■ Requirement ■
Apart from the pictures, print the data below exactly as given.

(Document understanding data)
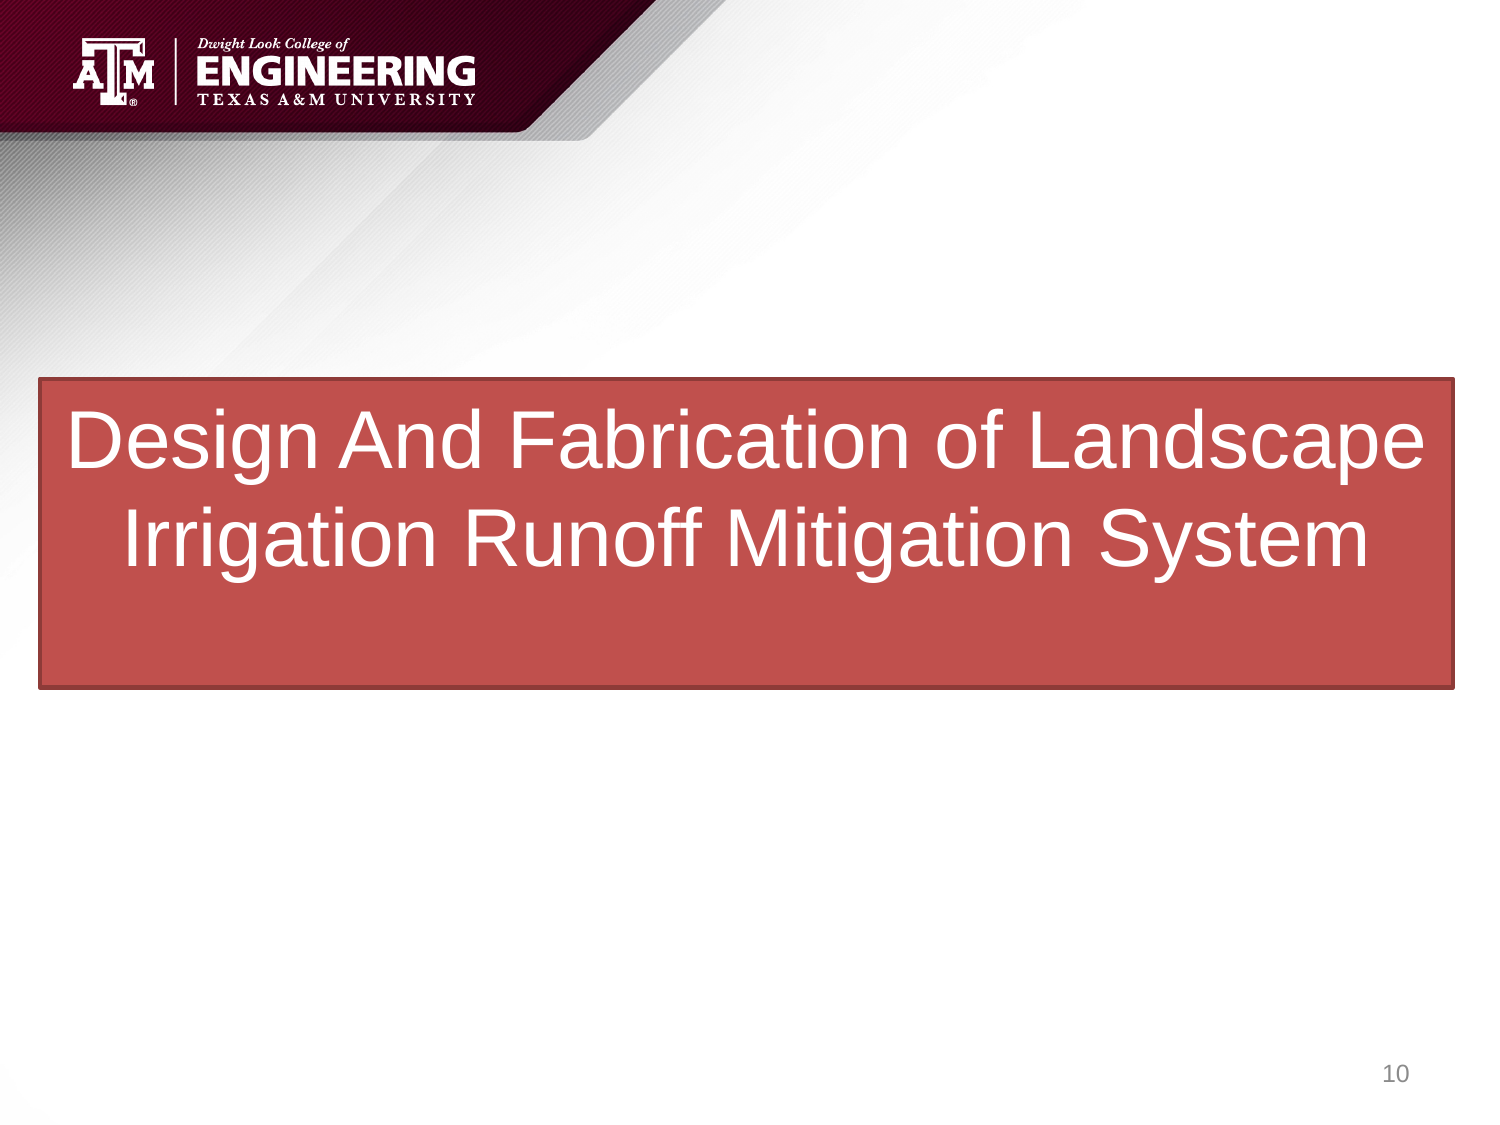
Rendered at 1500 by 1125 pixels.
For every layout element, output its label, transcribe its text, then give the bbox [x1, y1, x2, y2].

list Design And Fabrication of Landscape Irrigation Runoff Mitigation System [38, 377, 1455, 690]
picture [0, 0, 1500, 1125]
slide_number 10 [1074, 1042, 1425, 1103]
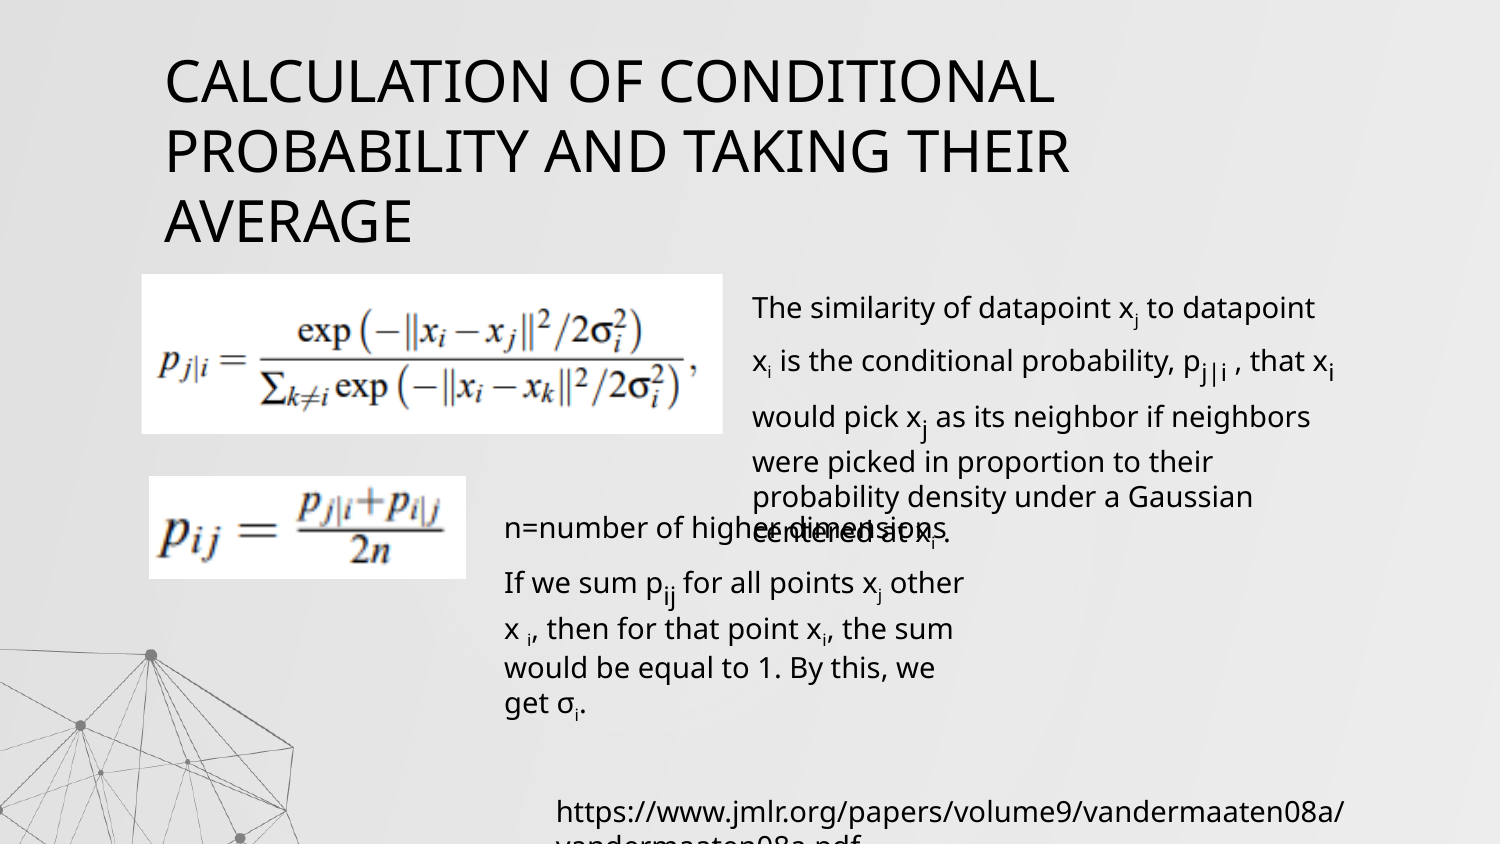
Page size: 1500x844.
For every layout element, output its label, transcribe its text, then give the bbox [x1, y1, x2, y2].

■ Written response ■
Rendered at 1500 by 1125 pixels.
For every layout element, output its label, transcribe its text, then give the bbox [x1, y1, x2, y2].

list Design And Fabrication of Landscape Irrigation Runoff Mitigation System [38, 377, 1455, 690]
picture [0, 0, 1500, 1125]
slide_number 10 [1074, 1042, 1425, 1103]
Page size: 1500x844.
For every layout element, output its label, transcribe its text, then give the bbox [x1, y1, x2, y2].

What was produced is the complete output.